» **WHAT TO WORK ON**
Retype the following data exactly, but leave its pictures out.

------ RECORDS PROVIDED ------

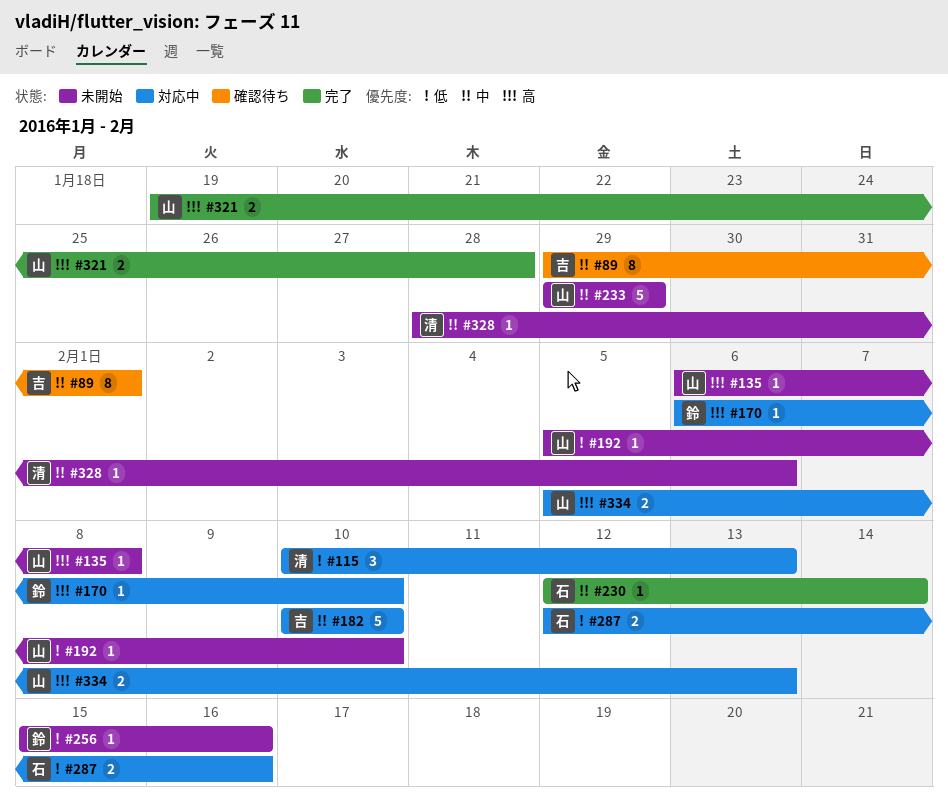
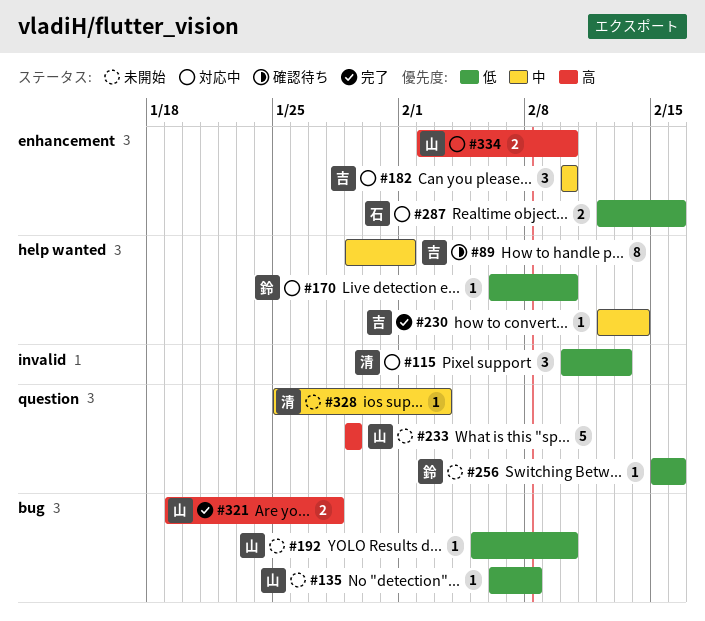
#135, priority: 高 -> 低
#170, priority: 高 -> 低
#182, estimate: 5 -> 3
#230, owner: 石 -> 吉
#233, priority: 中 -> 高
#328, start: Jan 28 -> Jan 25
#328, due: Feb 6 -> Feb 3
#334, start: Feb 5 -> Feb 2
#334, due: Feb 13 -> Feb 10

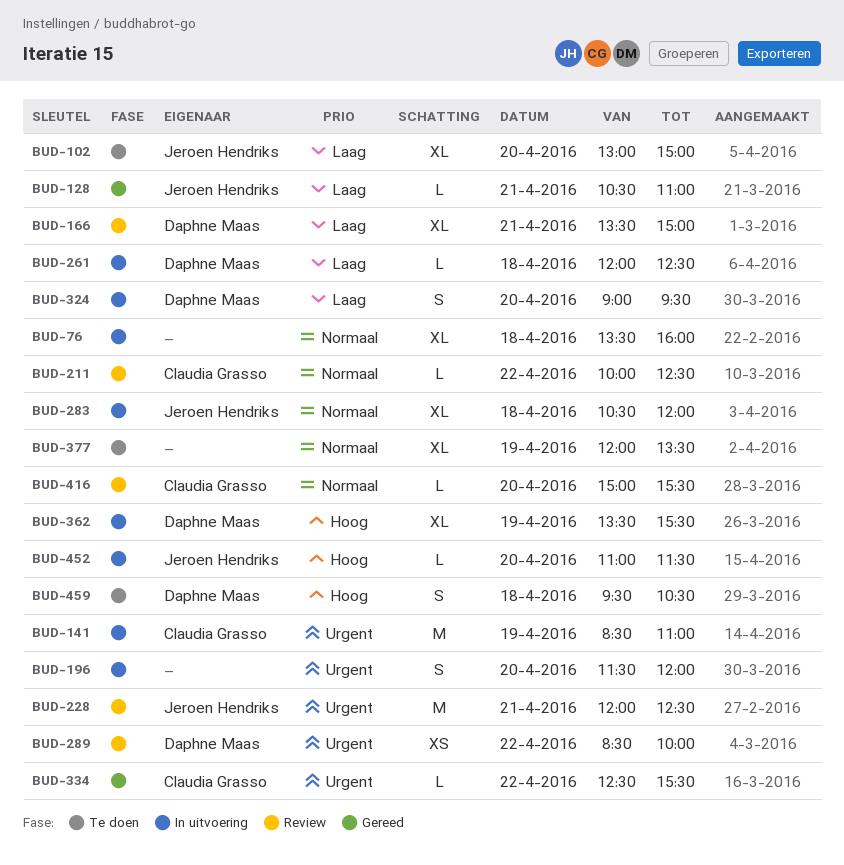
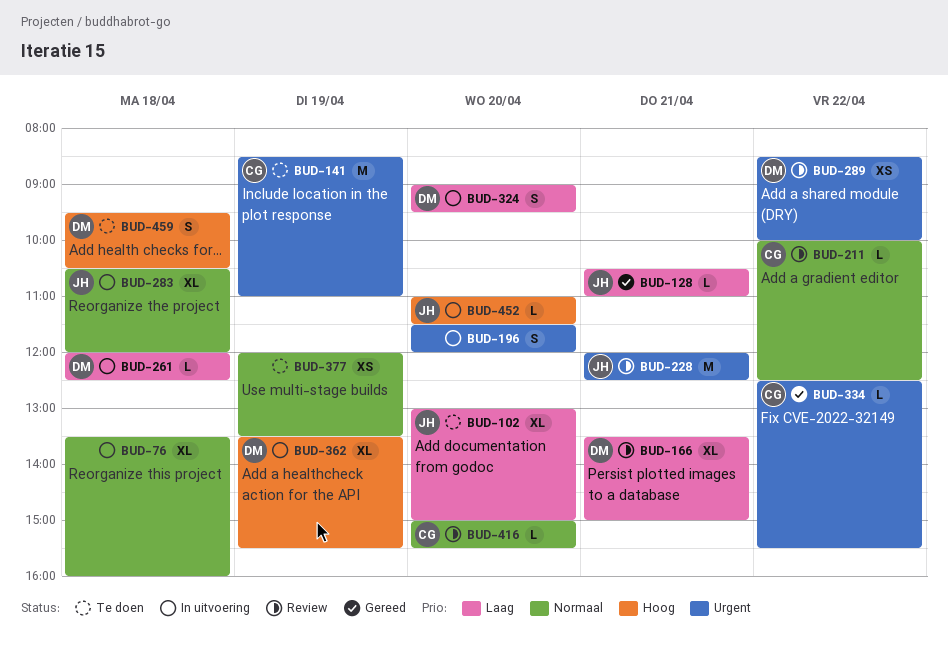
BUD-141, status: In uitvoering -> Te doen
BUD-377, estimate: XL -> XS

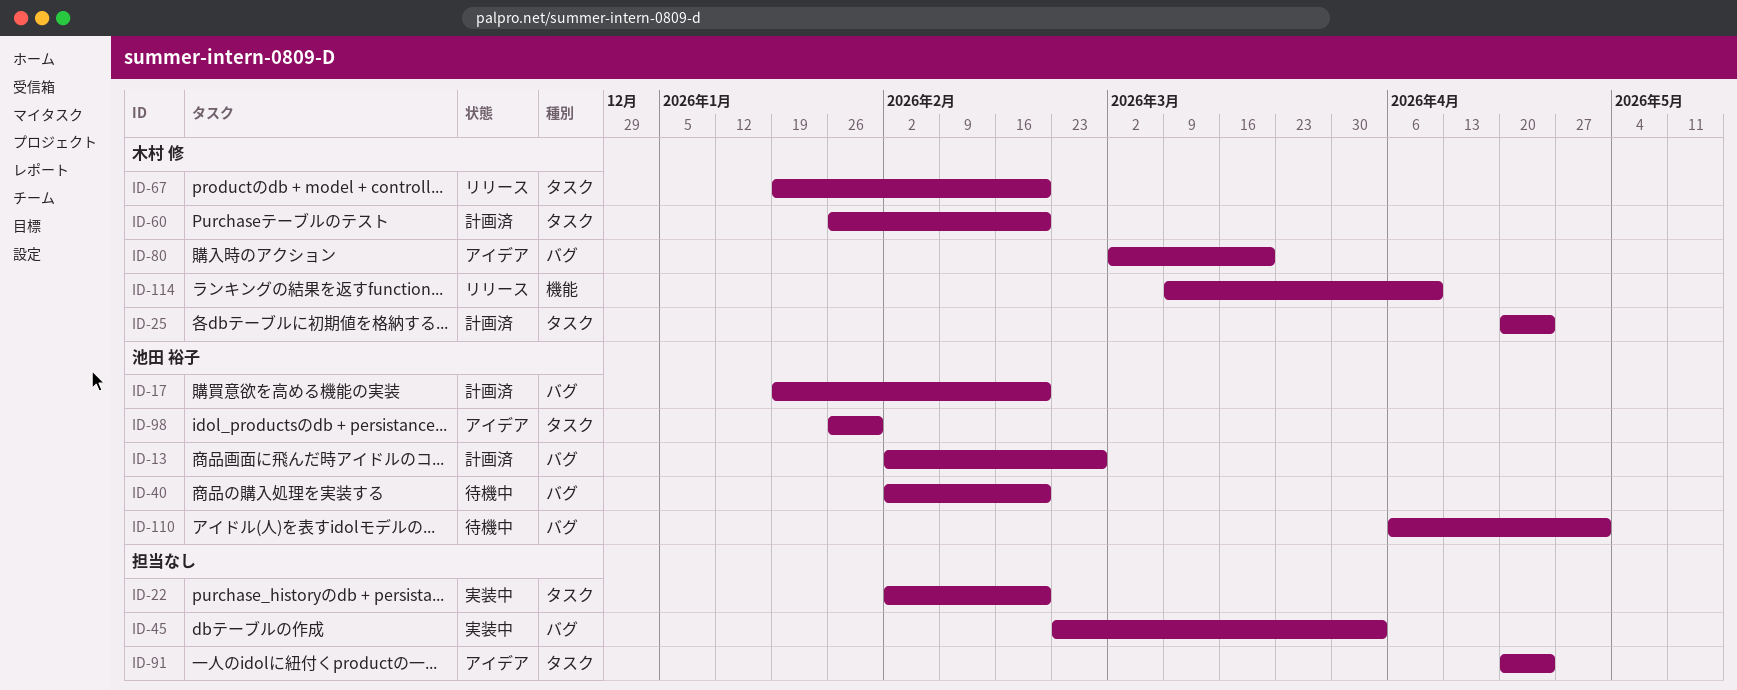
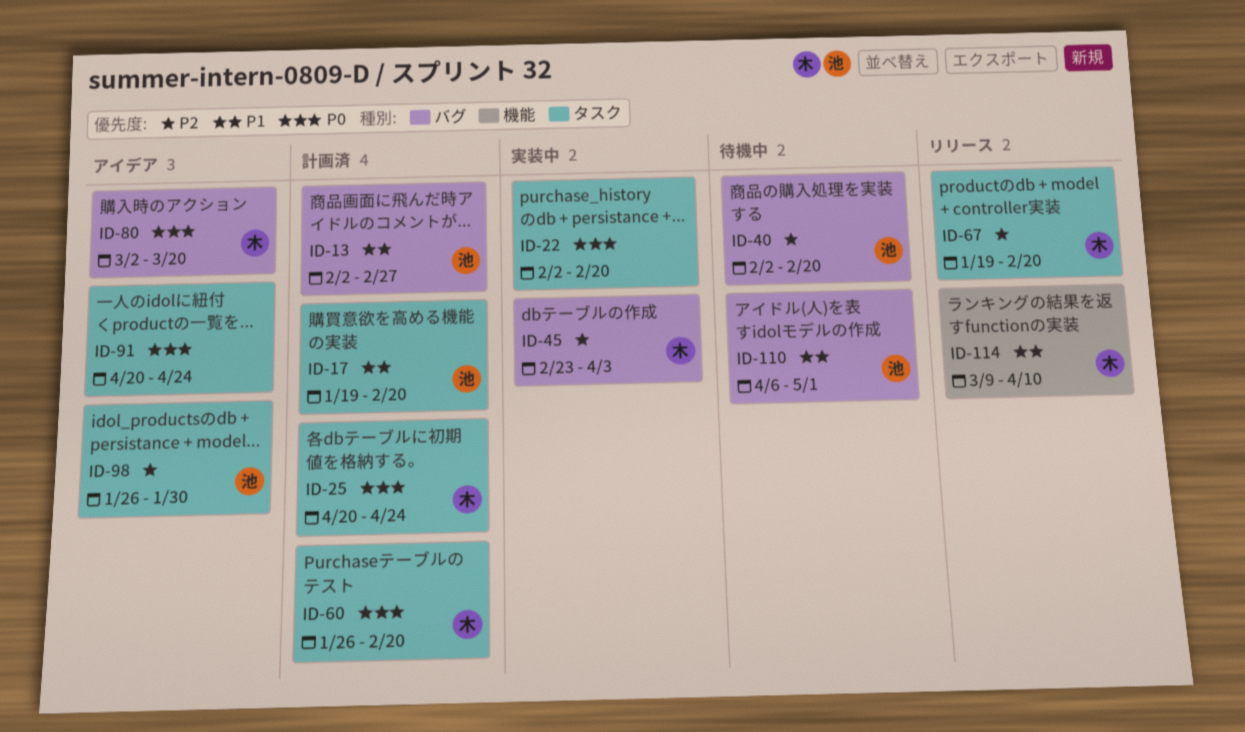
ID-17, label: バグ -> タスク
ID-45, owner: none -> 木村 修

------

» **ANSWER TO THIS TASK**
#135, priority: 高 -> 低
#170, priority: 高 -> 低
#182, estimate: 5 -> 3
#230, owner: 石 -> 吉
#233, priority: 中 -> 高
#328, start: Jan 28 -> Jan 25
#328, due: Feb 6 -> Feb 3
#334, start: Feb 5 -> Feb 2
#334, due: Feb 13 -> Feb 10

BUD-141, status: In uitvoering -> Te doen
BUD-377, estimate: XL -> XS

ID-17, label: バグ -> タスク
ID-45, owner: none -> 木村 修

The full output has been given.